** START OF Exercise materials **

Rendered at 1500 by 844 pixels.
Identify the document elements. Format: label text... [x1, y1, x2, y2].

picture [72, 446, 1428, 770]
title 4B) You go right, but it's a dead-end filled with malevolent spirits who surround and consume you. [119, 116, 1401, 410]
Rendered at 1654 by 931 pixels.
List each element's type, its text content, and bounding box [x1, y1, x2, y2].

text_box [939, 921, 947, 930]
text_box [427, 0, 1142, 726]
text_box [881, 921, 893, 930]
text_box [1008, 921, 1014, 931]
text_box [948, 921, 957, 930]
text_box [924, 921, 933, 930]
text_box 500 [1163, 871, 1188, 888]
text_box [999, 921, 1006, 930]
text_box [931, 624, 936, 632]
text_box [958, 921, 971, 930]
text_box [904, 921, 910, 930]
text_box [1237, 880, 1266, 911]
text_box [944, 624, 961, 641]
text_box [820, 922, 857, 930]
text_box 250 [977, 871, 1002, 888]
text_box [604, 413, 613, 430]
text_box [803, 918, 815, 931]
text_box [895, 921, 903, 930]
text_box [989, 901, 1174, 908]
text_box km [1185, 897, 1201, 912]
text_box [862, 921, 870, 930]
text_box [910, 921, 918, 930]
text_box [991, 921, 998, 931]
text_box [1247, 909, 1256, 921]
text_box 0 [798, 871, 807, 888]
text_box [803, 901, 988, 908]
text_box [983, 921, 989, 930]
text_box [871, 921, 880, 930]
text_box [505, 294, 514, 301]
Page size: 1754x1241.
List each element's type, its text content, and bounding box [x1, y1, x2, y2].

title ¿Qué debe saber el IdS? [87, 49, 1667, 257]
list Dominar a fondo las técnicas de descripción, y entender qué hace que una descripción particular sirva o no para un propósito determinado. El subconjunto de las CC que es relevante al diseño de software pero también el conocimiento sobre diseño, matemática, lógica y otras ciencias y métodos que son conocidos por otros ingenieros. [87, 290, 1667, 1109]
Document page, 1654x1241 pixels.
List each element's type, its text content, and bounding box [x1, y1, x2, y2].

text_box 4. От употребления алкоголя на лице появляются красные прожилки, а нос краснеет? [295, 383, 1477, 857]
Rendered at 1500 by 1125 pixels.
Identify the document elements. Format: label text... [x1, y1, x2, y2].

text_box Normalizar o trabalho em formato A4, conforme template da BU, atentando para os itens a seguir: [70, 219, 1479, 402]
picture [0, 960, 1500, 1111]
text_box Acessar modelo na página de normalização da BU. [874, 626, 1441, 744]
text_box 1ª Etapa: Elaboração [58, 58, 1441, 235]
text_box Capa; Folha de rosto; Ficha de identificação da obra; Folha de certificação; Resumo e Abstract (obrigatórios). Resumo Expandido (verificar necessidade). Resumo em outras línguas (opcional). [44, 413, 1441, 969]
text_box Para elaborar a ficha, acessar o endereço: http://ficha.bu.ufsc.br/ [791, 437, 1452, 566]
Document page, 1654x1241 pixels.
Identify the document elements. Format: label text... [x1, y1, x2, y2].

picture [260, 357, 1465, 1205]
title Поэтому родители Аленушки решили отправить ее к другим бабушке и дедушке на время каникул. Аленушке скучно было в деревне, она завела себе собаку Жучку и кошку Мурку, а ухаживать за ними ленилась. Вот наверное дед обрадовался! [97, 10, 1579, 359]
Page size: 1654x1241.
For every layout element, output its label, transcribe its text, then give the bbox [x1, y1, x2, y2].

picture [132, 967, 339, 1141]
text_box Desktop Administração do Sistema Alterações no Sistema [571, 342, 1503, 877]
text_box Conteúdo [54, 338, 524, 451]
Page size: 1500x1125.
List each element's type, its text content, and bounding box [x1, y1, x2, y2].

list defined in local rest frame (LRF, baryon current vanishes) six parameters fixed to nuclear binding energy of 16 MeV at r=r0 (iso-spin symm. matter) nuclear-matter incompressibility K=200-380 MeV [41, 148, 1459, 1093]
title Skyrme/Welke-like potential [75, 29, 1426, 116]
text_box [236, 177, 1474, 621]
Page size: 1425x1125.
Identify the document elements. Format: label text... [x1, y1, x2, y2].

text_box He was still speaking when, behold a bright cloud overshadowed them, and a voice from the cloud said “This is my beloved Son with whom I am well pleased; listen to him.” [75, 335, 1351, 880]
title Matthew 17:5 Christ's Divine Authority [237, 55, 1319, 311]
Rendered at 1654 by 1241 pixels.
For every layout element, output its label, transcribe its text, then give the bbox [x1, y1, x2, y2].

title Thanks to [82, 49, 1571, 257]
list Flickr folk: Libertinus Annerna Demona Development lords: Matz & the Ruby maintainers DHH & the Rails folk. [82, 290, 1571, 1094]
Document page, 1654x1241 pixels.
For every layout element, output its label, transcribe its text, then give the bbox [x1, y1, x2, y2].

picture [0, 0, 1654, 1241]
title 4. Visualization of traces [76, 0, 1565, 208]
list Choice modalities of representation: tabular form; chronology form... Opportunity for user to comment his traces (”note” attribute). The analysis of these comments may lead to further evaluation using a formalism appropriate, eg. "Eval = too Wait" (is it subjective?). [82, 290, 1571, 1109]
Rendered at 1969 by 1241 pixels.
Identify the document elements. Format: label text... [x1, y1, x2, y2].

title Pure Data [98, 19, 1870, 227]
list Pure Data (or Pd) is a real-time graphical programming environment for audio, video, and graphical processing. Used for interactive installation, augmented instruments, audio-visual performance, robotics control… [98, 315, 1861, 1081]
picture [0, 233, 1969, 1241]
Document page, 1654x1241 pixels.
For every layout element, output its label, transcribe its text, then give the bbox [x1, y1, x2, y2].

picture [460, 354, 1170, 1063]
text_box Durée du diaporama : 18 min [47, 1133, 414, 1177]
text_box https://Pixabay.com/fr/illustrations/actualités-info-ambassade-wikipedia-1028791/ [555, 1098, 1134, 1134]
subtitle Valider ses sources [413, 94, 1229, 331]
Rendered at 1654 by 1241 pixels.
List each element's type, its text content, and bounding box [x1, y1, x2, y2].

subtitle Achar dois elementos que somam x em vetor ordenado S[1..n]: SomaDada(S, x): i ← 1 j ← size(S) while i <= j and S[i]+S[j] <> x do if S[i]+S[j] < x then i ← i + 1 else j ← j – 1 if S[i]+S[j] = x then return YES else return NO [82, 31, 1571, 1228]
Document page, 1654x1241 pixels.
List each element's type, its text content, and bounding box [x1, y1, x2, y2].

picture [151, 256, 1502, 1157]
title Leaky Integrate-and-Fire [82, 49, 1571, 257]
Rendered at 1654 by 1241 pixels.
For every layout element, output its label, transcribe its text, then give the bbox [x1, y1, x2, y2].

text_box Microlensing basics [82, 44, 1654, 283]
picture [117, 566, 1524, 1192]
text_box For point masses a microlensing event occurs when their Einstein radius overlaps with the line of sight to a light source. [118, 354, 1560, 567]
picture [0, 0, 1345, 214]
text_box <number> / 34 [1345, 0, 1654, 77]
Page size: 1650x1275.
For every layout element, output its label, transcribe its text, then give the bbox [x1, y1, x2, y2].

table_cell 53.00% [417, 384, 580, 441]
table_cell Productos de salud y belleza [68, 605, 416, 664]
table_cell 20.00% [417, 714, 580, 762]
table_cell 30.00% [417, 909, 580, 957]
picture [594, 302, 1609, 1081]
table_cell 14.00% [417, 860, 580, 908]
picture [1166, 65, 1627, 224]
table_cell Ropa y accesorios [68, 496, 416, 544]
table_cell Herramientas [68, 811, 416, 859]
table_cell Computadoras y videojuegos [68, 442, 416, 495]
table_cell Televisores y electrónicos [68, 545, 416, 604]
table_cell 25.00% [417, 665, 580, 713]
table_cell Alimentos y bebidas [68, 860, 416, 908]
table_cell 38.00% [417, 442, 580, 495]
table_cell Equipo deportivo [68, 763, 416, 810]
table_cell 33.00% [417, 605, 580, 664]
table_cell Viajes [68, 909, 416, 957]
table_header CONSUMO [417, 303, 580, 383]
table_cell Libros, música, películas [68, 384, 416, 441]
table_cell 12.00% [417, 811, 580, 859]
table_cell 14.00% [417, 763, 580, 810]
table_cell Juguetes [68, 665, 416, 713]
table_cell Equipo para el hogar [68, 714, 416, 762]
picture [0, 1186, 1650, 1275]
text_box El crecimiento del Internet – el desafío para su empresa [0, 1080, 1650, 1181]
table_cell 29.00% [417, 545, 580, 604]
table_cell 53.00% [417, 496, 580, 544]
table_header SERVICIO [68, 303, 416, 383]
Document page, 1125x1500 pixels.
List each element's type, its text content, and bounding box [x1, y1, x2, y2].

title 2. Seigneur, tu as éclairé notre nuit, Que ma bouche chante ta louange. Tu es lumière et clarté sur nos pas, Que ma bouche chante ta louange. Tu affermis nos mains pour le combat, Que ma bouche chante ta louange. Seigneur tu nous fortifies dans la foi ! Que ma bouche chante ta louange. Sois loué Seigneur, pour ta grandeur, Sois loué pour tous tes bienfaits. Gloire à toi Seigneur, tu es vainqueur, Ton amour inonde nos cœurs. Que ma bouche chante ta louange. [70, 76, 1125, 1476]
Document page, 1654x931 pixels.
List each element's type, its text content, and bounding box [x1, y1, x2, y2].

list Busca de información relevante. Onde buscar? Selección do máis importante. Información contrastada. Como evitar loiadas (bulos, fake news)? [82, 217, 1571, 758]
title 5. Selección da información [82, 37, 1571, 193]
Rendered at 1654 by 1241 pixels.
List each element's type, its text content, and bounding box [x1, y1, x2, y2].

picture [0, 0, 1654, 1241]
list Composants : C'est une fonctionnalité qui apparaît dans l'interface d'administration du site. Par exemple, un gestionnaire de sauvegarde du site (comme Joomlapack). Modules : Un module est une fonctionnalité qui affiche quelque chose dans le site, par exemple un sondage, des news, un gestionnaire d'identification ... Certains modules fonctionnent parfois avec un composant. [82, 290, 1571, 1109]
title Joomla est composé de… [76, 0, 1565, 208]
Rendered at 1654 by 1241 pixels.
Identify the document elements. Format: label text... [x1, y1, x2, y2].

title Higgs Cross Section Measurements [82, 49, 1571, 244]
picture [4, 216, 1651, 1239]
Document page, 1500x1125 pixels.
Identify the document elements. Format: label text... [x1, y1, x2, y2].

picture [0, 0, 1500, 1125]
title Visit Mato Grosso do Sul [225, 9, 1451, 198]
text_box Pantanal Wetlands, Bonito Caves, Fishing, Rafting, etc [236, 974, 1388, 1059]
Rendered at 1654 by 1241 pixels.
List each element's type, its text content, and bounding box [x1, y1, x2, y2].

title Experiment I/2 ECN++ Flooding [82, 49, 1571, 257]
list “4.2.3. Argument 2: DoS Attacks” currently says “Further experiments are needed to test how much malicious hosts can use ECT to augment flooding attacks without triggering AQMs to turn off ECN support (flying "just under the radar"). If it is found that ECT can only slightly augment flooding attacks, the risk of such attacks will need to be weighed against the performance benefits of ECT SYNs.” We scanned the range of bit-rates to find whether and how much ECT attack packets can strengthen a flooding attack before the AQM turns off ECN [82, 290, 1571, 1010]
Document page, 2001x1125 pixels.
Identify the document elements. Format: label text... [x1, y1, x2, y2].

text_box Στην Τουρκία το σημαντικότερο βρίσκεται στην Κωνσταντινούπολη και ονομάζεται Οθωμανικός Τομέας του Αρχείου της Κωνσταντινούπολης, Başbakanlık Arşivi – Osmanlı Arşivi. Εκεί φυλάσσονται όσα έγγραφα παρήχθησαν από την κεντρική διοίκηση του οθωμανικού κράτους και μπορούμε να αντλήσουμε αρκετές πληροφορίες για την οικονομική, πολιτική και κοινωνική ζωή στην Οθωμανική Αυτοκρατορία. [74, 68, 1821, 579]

** END OF Exercise materials **

Problem description —
Copy word for word the lines of data from the one containing "Document page, 2001x1125 pixels." through the end of the data, both ends included.

Answer for this exercise —
Document page, 2001x1125 pixels.
Identify the document elements. Format: label text... [x1, y1, x2, y2].

text_box Στην Τουρκία το σημαντικότερο βρίσκεται στην Κωνσταντινούπολη και ονομάζεται Οθωμανικός Τομέας του Αρχείου της Κωνσταντινούπολης, Başbakanlık Arşivi – Osmanlı Arşivi. Εκεί φυλάσσονται όσα έγγραφα παρήχθησαν από την κεντρική διοίκηση του οθωμανικού κράτους και μπορούμε να αντλήσουμε αρκετές πληροφορίες για την οικονομική, πολιτική και κοινωνική ζωή στην Οθωμανική Αυτοκρατορία. [74, 68, 1821, 579]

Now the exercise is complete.